▸ WHAT THE EXERCISE ASKS: Reproduce the listing in full, pictures excluded.

▸ DATA PROVIDED:
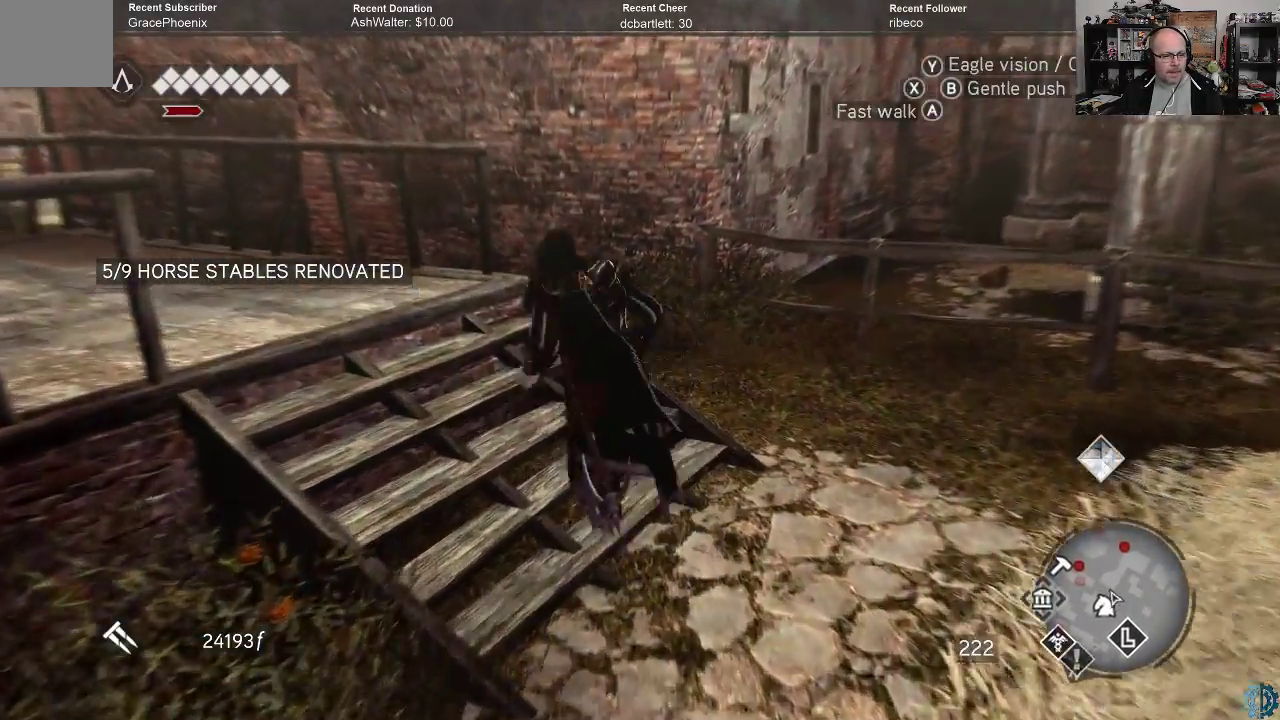
{"buttons": [], "left_stick": "center", "right_stick": "left", "events": [[233, "right_stick", "center"], [267, "left_stick", "center"], [433, "right_stick", "left"]]}
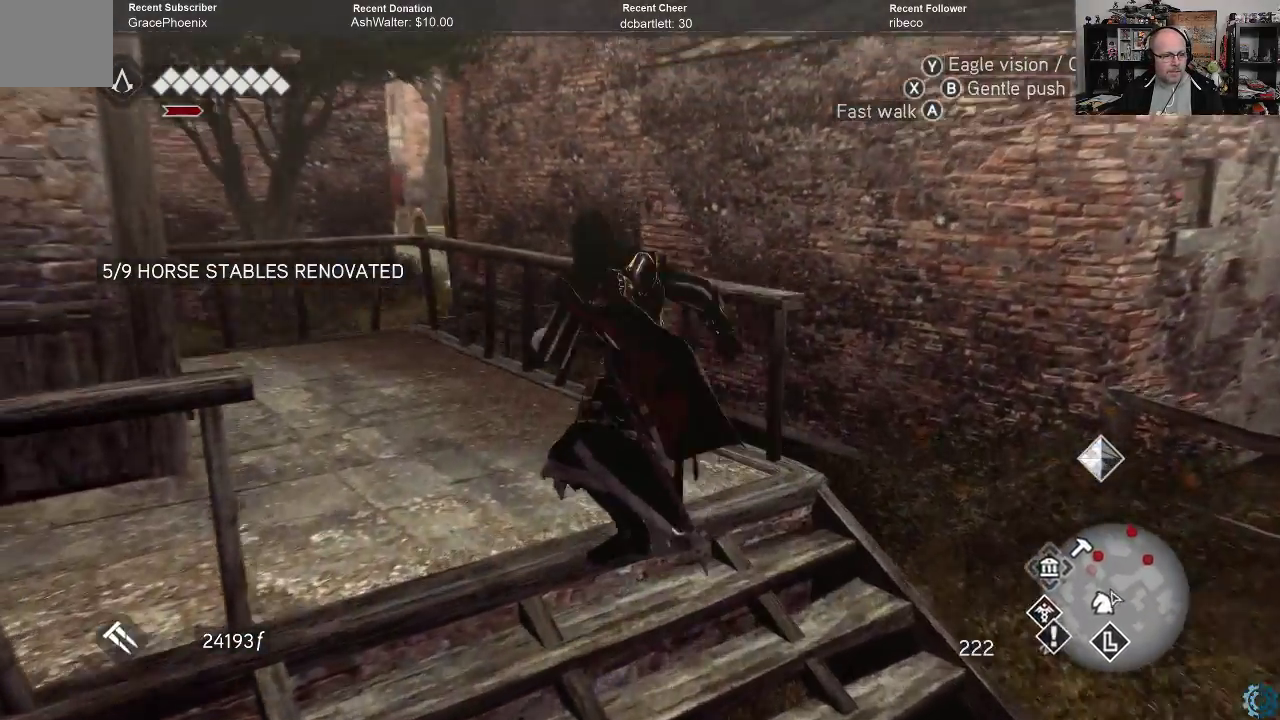
{"buttons": ["A", "R2"], "left_stick": "up", "right_stick": "center", "events": [[133, "left_stick", "up-left"], [200, "right_stick", "center"], [233, "R2", "down"], [333, "A", "down"], [333, "left_stick", "up"]]}
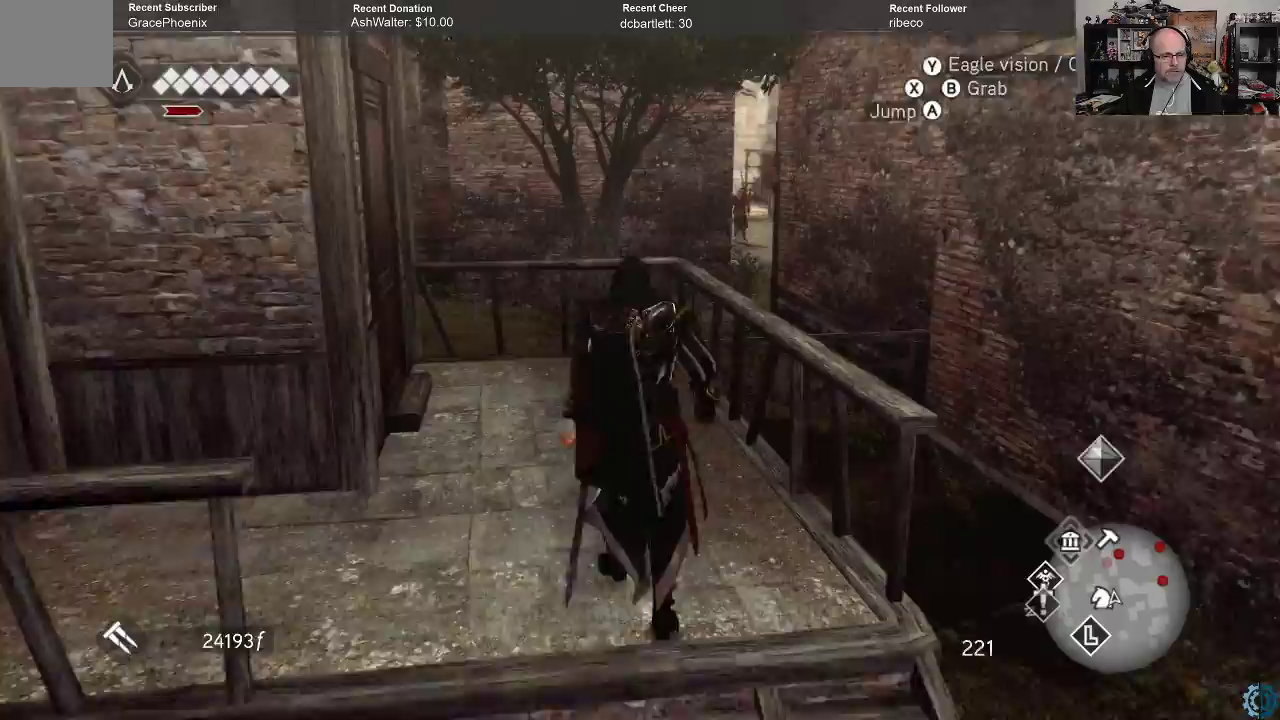
{"buttons": ["A", "R2"], "left_stick": "up", "right_stick": "center", "events": []}
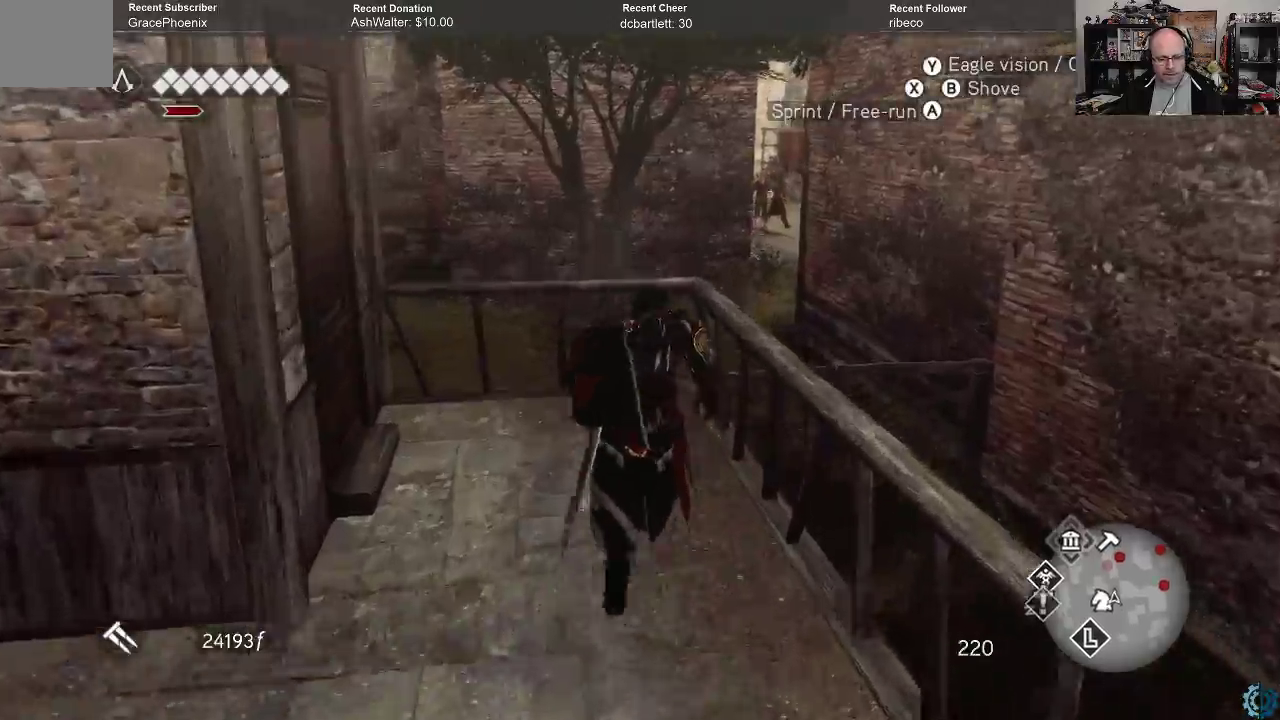
{"buttons": ["A", "R2"], "left_stick": "up", "right_stick": "center", "events": []}
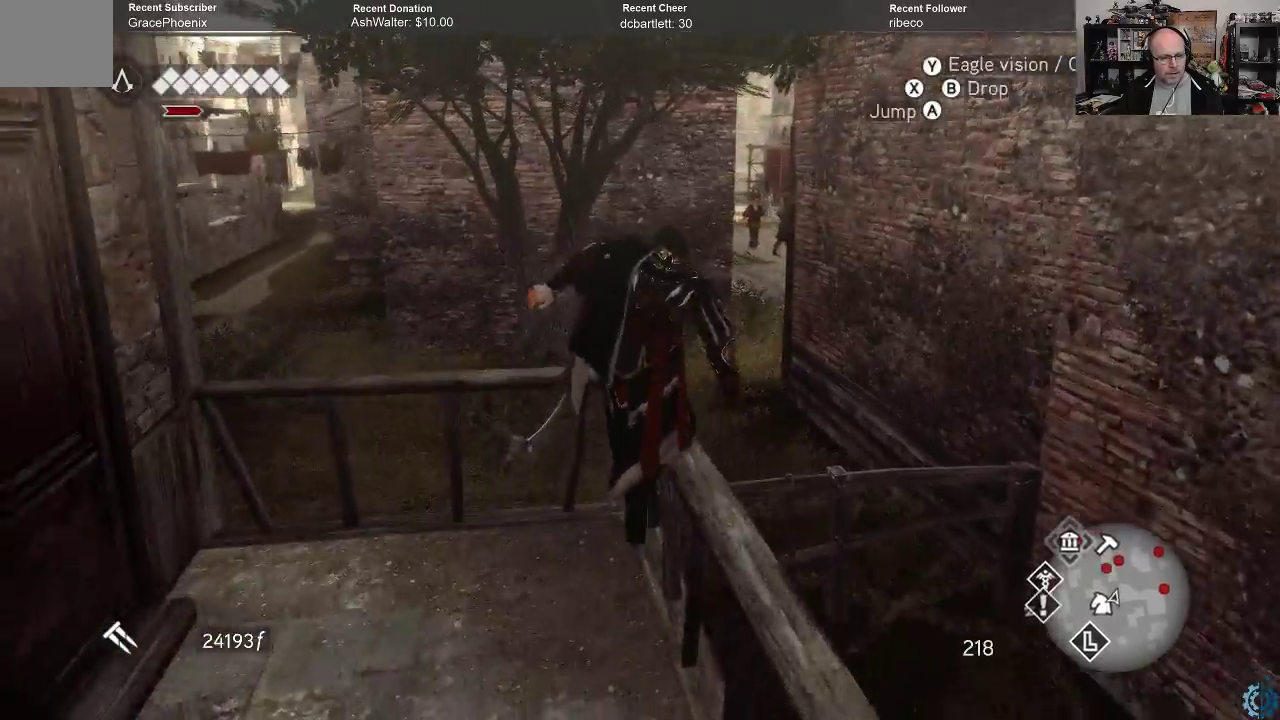
{"buttons": ["A", "R2"], "left_stick": "up", "right_stick": "center", "events": []}
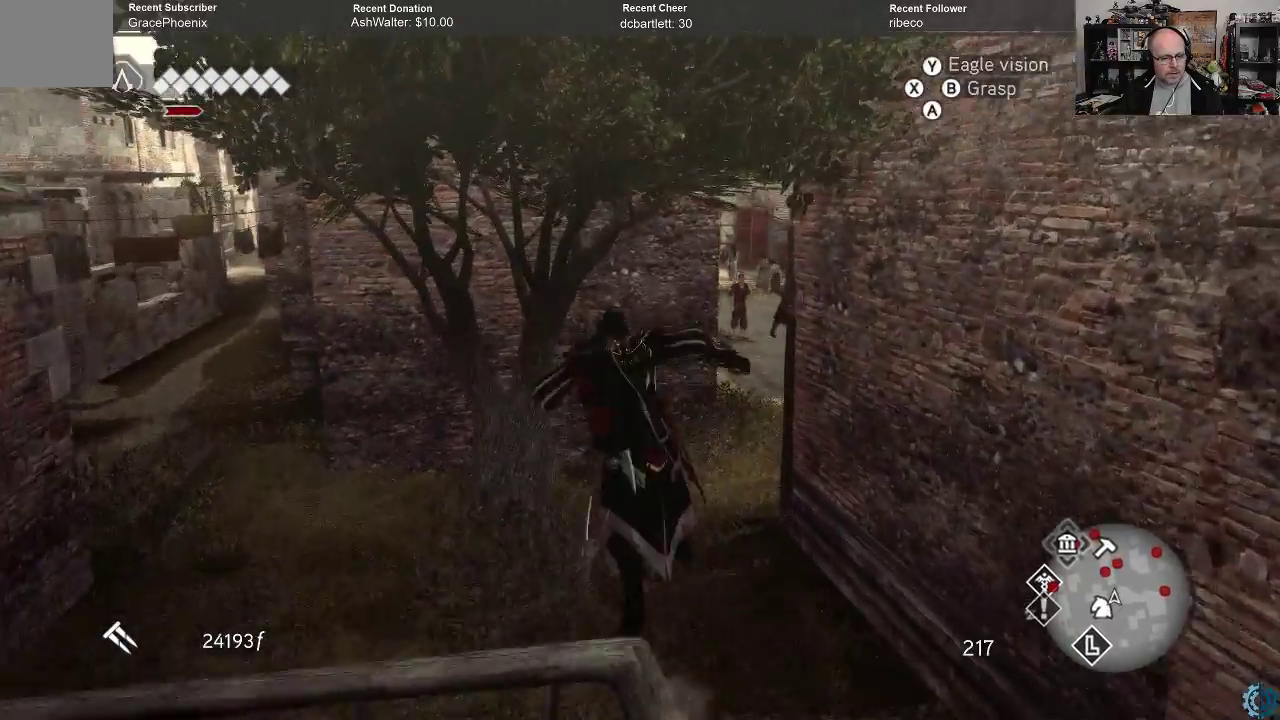
{"buttons": ["A", "R2"], "left_stick": "up", "right_stick": "center", "events": []}
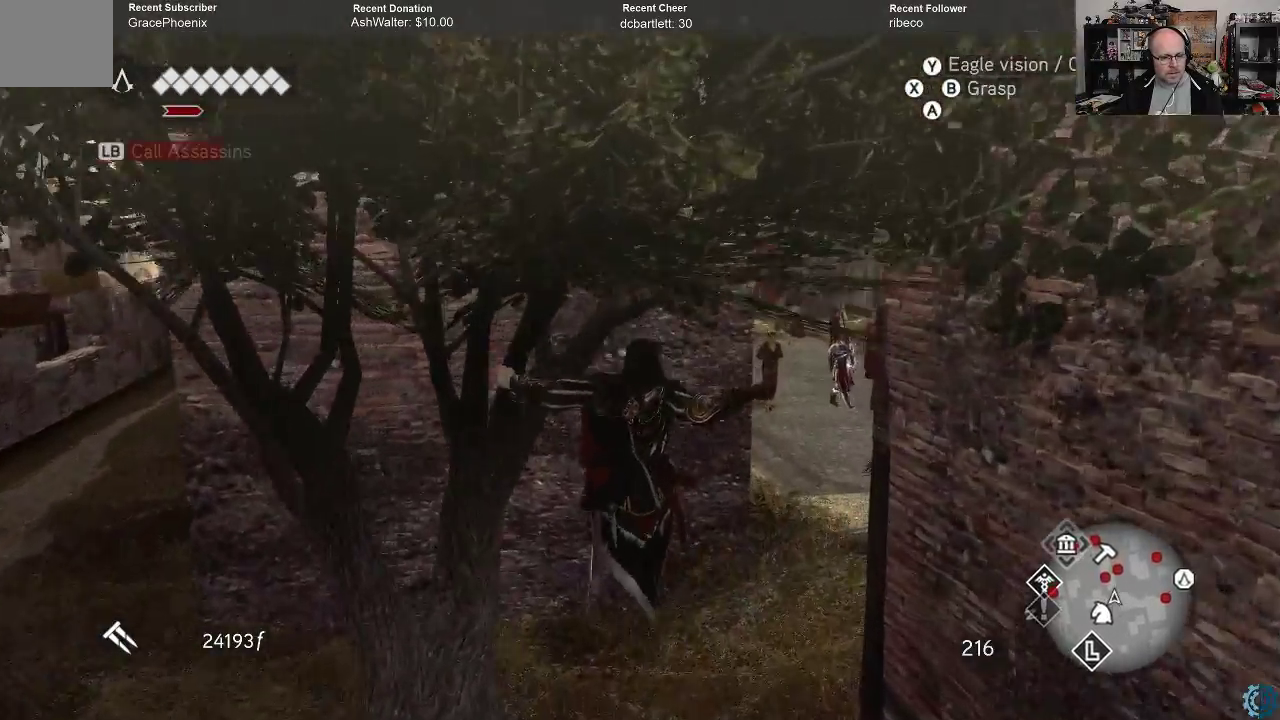
{"buttons": ["A", "R2"], "left_stick": "up-right", "right_stick": "center", "events": [[267, "left_stick", "up-right"]]}
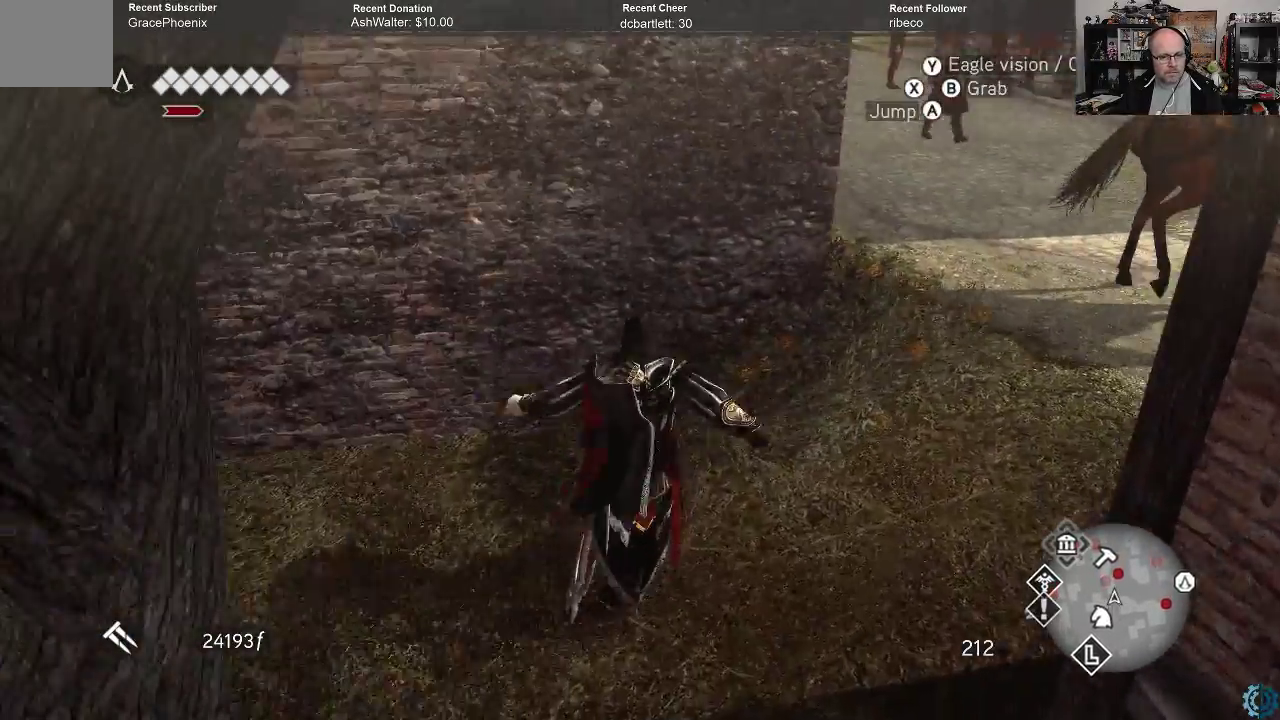
{"buttons": [], "left_stick": "up-right", "right_stick": "center", "events": [[433, "A", "up"], [433, "R2", "up"]]}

▸ ANSWER FOR THIS EXERCISE:
{"buttons": [], "left_stick": "center", "right_stick": "left", "events": [[233, "right_stick", "center"], [267, "left_stick", "center"], [433, "right_stick", "left"]]}
{"buttons": ["A", "R2"], "left_stick": "up", "right_stick": "center", "events": [[133, "left_stick", "up-left"], [200, "right_stick", "center"], [233, "R2", "down"], [333, "A", "down"], [333, "left_stick", "up"]]}
{"buttons": ["A", "R2"], "left_stick": "up", "right_stick": "center", "events": []}
{"buttons": ["A", "R2"], "left_stick": "up", "right_stick": "center", "events": []}
{"buttons": ["A", "R2"], "left_stick": "up", "right_stick": "center", "events": []}
{"buttons": ["A", "R2"], "left_stick": "up", "right_stick": "center", "events": []}
{"buttons": ["A", "R2"], "left_stick": "up-right", "right_stick": "center", "events": [[267, "left_stick", "up-right"]]}
{"buttons": [], "left_stick": "up-right", "right_stick": "center", "events": [[433, "A", "up"], [433, "R2", "up"]]}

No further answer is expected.